After our first hour, we arrived at Bradford on Avon lock, which is a double lock and quite busy. Thankfully, though, the Canal Trust volunteers were there to help and we went through alongside a workmen’s boat – they were lovely and gave us some tips as we set off on our way again.

We stopped for lunch after our first aqueduct (Avoncliff), which was very exciting. Then we continued to the second aqueduct (Dundas) and started to look for somewhere to moor up overnight. Not long after, we found a very quiet spot with an easy bank to pull up to and with permanent mooring fixings, even though we had been gearing ourselves up to use the pegs!

We had a really chilled evening, cooking in the well-equipped kitchen and dancing around with some red wine in the moonlight. We slept really well, a little sun-kissed by the hot June sun, which had bounced continuously off the river the whole of the day. And I totally forgot to mention the two swing bridges we’d been through – physically exhausting but really satisfying, with one of you unlocking and swinging the bridge while the other has to park up, go through and park up again single-handed. My competitive side had loved it!

Day 3 – Wednesday 17 June

We woke up fairly early and had breakfast before taking Twiggy for a quick walk by the Claverton pumping station and weir. A really beautiful spot and well worth a visit.

Then we set off for Bath, where we intended to spend the upcoming night. We’d really started to get the hang of things by now but we decided to turn before committing to the last four locks in Bath – we’ll save that for next time when we have one or two other people with us to help.

So we spent a really chilled day, pootling along and, as we got closer to Bath, the scenery really opened up and we could see all of the amazing Crescents for which Bath is so famous. As we got closer to Bath, we also experienced our first tunnels – Miranda loving the sound of the horn and the additional rules!

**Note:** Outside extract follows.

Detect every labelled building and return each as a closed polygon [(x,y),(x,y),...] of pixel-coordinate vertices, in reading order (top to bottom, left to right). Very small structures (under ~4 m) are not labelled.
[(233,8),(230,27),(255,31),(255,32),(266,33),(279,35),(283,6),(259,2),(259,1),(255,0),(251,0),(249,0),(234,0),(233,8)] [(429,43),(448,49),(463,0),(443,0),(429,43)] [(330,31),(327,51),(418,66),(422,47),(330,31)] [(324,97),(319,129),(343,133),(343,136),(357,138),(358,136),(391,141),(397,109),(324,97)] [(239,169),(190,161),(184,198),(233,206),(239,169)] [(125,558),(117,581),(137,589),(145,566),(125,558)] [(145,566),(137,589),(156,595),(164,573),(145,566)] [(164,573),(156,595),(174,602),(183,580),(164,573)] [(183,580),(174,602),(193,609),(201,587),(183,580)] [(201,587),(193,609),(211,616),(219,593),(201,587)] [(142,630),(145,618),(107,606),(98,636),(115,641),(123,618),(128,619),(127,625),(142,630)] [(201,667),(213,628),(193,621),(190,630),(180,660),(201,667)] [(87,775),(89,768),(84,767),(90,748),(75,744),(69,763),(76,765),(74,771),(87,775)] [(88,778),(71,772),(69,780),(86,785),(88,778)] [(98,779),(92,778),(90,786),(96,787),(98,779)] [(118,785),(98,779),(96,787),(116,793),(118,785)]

The turning point was really easy to find and a lovely old man popped his head out of a building to throw us some helpful hints. We did alright overall! Top tip: remember you can’t steer in reverse!

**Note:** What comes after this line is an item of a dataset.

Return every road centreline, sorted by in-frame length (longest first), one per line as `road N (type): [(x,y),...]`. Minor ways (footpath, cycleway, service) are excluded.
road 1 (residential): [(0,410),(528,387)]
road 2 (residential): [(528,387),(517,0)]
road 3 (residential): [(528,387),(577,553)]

We found a lovely place to moor again, this time with the lovely views of Bath town that we’d just passed. What a privilege. We strolled down to The George at Bathampton for some afternoon drinks, as we’d been recommended to visit. But we discovered that they didn’t take dogs so carried on down to the Bathampton Mill pub – and, wow, what a location. If you fancy walking 10 minutes more, it’s well worth the trip. Great food great staff, great view. A really nice night again.

Day 4 – Thursday 18 June

We’d always planned a big day on our last day because someone we met had said the other direction from Hilperton towards Semington was also really beautiful. We decided to give it a whirl and, in six hours, managed to go back through the two aqueducts, two swing bridges and Bradford on Avon lock, and made it all the way to Semington, where we were extremely pleased to find one spare mooring before the next turning point and lock.

We settled in and then went to check out the Somerset Arms pub, which was an endearing pub close by. The food looked good there, although we didn’t stop to eat as we were finding cooking on the boat very enjoyable.

Day 5 – Friday 19 June

So, on our last day, we were up pretty early so we could tackle another turn and take the ‘Sedge Wren’ back to base in time for the handover. Cruising at that time of the morning on a relatively quiet section of the canal was so beautiful and peaceful – the perfect end to an excellent holiday.

We can’t wait to come again and with a bigger crew so we can get through more locks! Maybe not the Caen Hill locks up at Devizes though!